Guest: Dr. Robyn Koslowitz
Dr. Koslowitz received her master’s degree in School Psychology from New York University in 2002, and her Ph.D. in School/Clinical Child Psychology from New York University in 2009. Dr. Koslowitz has been working as a licensed school psychologist since 2002, and as a licensed clinical psychologist since 2017 (NJ License # 5751). While at NYU, Dr. Koslowitz was privileged to serve as a research assistant to such prominent professors as Dr. Ester Buchholz (author of books on child psychotherapy); Dr. Carol Gilligan (whose book In A Different Voice revolutionized the psychology of women and adolescent girls) and Dr. SandeeMcClowry (whose research on Temperament Based Teaching and Parenting pioneered empirically validated temperament based parenting programs).
Dr. Robyn Koslowitz understands the lonely struggle of raising a diagnosed child in a world full of typically developing children. While there is a lot of information out there about particular mental health disorders of childhood, most don’t focus on the personality and character development of the child. A diagnosed child is more than just anxiety, or depression, or ADHD. A diagnosed child is a future adult. What if we can hack their symptoms into superpowers? What if we can help that child use their natural tendencies to develop into fully actualized adults?
Dr. Koslowitz is the educational director of the Targeted Parenting Institute. Targeted Parenting is a parenting system that uses empirically validated techniques to train parents and children to overcome various disorders of childhood in a preventative fashion, in order to minimize or avoid later expensive psychotherapy. Targeted Parenting courses currently exist for Highly Reactive, Careful, Socially Ineffective, Disorganized/Distractible, Moody, Bold and Traumatized Children. Targeted Parenting is available as a webinar, a teleconference, as well as in-person classes.
Let’s face it—parents and kids are not much different. When we’re low on sleep, we’re also low on motivation.
– Dr. Robyn Koslowitz
Some topics that were discussed include:
Sleep is a basic human need. It is a non-negotiable. There is a strong connection between sleep which is a feeder decision and attention for example. The daytime routine leads to sleep patterns as well, not just the routine before they go to sleep. Some people are naturally rhythmic. While others have naturally hungry brains that are hard to shut down. We have to structure the day for sleep and knowing our children is an important facet in developing routines and patterns. If you want to work on sleep you have to start the day with the evening in mind. Abruptly breaking sleep patterns in the morning will have a negative impact on the day. While easing into morning routines will help facilitate their internal rhythms.
HOW DOES THIS APPROACH HELP YOUR CHILD?
According to Maslow’s hierarchy of needs sleep ranks right in there with nutrition. However, we do not pay enough attention to creating the right routines to have a positive impact.
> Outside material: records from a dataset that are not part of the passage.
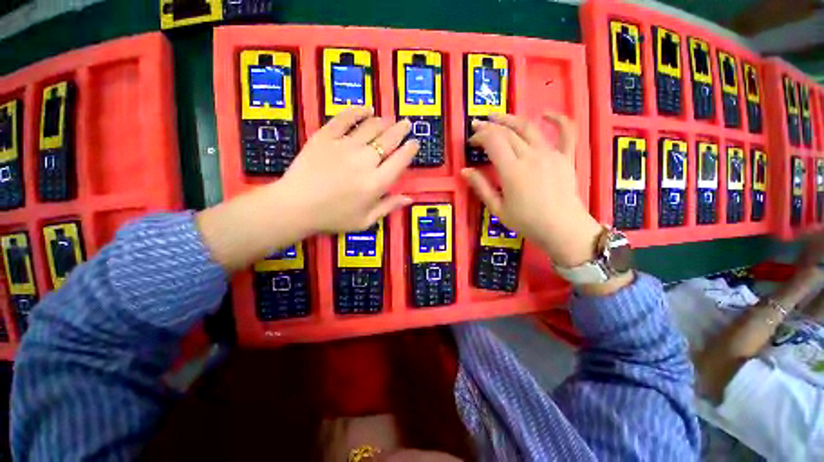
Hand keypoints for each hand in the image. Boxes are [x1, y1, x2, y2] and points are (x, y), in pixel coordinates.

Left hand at [197, 108, 416, 270]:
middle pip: (389, 140)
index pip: (400, 161)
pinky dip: (357, 112)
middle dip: (401, 130)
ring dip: (384, 121)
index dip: (410, 150)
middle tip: (407, 123)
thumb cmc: (333, 218)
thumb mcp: (365, 221)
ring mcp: (344, 146)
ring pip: (371, 127)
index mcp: (376, 183)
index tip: (415, 142)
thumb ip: (388, 207)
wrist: (295, 207)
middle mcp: (365, 161)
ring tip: (390, 119)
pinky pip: (344, 119)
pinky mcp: (325, 137)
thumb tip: (409, 198)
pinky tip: (366, 109)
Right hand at [461, 112, 601, 267]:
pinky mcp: (565, 156)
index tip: (471, 142)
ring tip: (497, 117)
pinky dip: (557, 119)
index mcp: (512, 171)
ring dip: (511, 119)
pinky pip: (566, 132)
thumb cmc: (527, 222)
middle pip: (508, 132)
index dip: (480, 137)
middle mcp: (531, 156)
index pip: (493, 142)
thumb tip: (465, 171)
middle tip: (477, 126)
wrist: (562, 229)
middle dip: (489, 127)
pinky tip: (545, 113)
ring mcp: (550, 154)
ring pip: (529, 128)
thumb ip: (481, 187)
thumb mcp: (498, 208)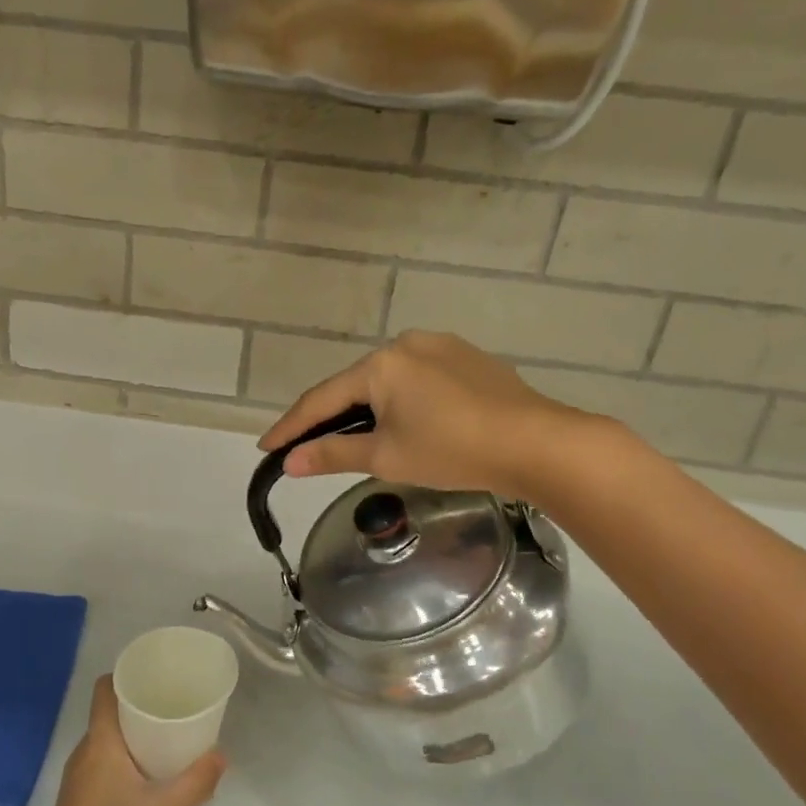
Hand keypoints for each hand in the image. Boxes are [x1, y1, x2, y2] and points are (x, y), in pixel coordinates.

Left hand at [31, 676, 225, 805]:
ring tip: (169, 734)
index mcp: (100, 744)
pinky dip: (125, 754)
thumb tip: (221, 756)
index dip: (127, 675)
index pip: (104, 690)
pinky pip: (103, 759)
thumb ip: (196, 783)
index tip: (157, 675)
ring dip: (134, 731)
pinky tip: (150, 771)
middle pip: (109, 711)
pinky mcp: (78, 798)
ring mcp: (77, 777)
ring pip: (107, 738)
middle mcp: (83, 753)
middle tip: (175, 704)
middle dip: (140, 703)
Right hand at [258, 331, 592, 497]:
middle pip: (355, 386)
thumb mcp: (387, 457)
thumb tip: (291, 462)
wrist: (538, 443)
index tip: (266, 447)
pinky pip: (419, 379)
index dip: (292, 426)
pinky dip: (402, 402)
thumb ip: (333, 453)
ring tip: (356, 438)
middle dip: (331, 416)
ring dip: (367, 408)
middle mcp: (407, 344)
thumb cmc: (454, 450)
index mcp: (381, 364)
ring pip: (388, 381)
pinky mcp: (468, 359)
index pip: (322, 399)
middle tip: (308, 445)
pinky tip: (408, 422)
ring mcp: (441, 347)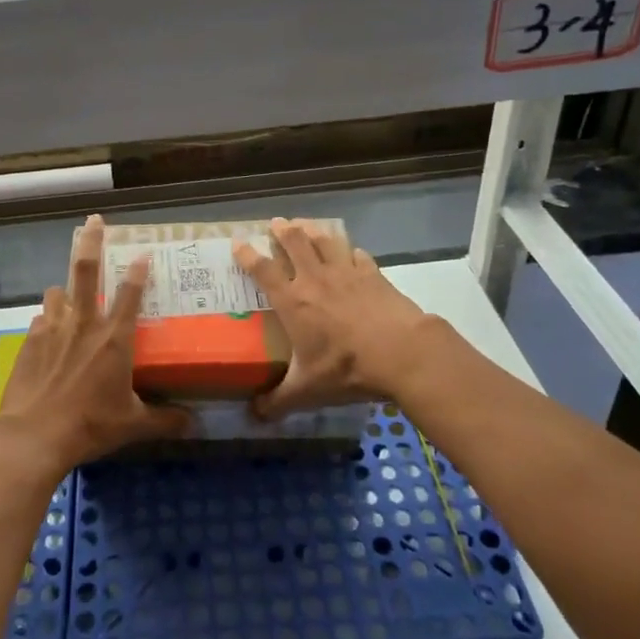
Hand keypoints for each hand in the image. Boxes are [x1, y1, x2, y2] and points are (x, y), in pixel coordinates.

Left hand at [0, 215, 193, 472]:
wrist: (35, 434)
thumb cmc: (90, 425)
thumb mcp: (133, 424)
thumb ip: (165, 419)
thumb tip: (194, 422)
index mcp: (114, 339)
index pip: (130, 294)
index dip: (138, 270)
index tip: (142, 251)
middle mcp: (84, 324)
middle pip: (85, 270)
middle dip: (90, 241)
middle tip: (92, 220)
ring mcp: (54, 329)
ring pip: (57, 291)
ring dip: (63, 289)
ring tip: (66, 291)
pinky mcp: (31, 340)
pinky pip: (41, 318)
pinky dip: (47, 319)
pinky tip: (48, 330)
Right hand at [234, 218, 435, 420]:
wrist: (400, 353)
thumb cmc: (345, 368)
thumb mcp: (306, 391)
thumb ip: (278, 401)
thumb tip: (254, 415)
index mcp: (292, 301)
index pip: (263, 270)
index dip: (248, 255)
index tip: (238, 243)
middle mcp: (314, 279)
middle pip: (294, 242)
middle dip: (282, 230)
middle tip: (276, 223)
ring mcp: (346, 273)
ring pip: (325, 241)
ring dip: (313, 230)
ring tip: (305, 225)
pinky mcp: (373, 274)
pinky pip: (358, 255)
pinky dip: (350, 251)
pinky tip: (351, 252)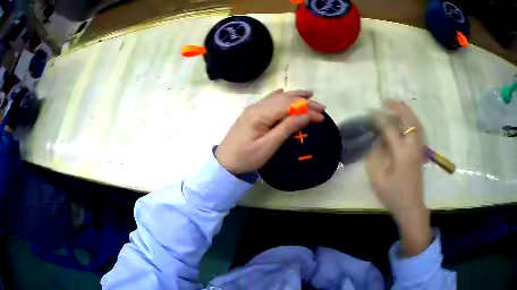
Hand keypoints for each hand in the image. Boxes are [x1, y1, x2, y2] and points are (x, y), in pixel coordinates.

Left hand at [216, 89, 324, 174]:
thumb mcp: (268, 146)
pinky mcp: (251, 114)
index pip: (289, 106)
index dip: (307, 108)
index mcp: (261, 114)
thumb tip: (306, 115)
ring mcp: (253, 109)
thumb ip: (287, 128)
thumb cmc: (246, 157)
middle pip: (284, 99)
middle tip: (321, 106)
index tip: (322, 116)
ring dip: (294, 96)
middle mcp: (257, 107)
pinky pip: (268, 100)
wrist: (224, 163)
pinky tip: (283, 93)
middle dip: (304, 101)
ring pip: (277, 98)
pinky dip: (279, 96)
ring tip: (308, 96)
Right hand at [366, 100, 430, 255]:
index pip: (390, 129)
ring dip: (407, 112)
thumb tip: (374, 139)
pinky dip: (412, 120)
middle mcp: (413, 147)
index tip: (370, 112)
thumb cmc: (393, 195)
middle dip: (397, 108)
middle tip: (386, 100)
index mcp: (401, 153)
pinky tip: (407, 119)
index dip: (379, 119)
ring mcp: (419, 149)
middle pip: (408, 121)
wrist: (411, 206)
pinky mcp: (421, 152)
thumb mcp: (378, 179)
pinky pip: (418, 130)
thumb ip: (374, 157)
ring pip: (416, 124)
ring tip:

If you do nothing else to help your children, work on getting them to bed in a timely manner and waking them in a nice fluid manner. When our children are babies we do everything to make sure they have their naps and they sleep through the night. We are there every step along the way. However, when they get a little older we lose track of the importance of sleep. Don’t let this happen to you.
- Sleep is a necessity.
- Be aware of parental self-doubt syndrome
- When you don’t know the answer, call the person with the recipe.
- You can also learn the lessons your children need to learn.
- Sometimes you don’t know what you don’t know.
- Sleep, food, hydration and immutable needs according to Maslow.
- When your brain has something unfinished it doesn’t close the loop. We want a closed loop for optimum sleep.
- Daytime routines, including morning routines have an impact on sleep patterns.
- We have to structure the day for sleep.
- At night, read to your children, but choose something they are familiar with as to avoid sparking new interests and waking up their brain.
- With anxiety, we want to discuss those issues as they do not linger all night. How you address this is important.
- You will slip as a parent. When you do, pick right back up where you left off and keep trying.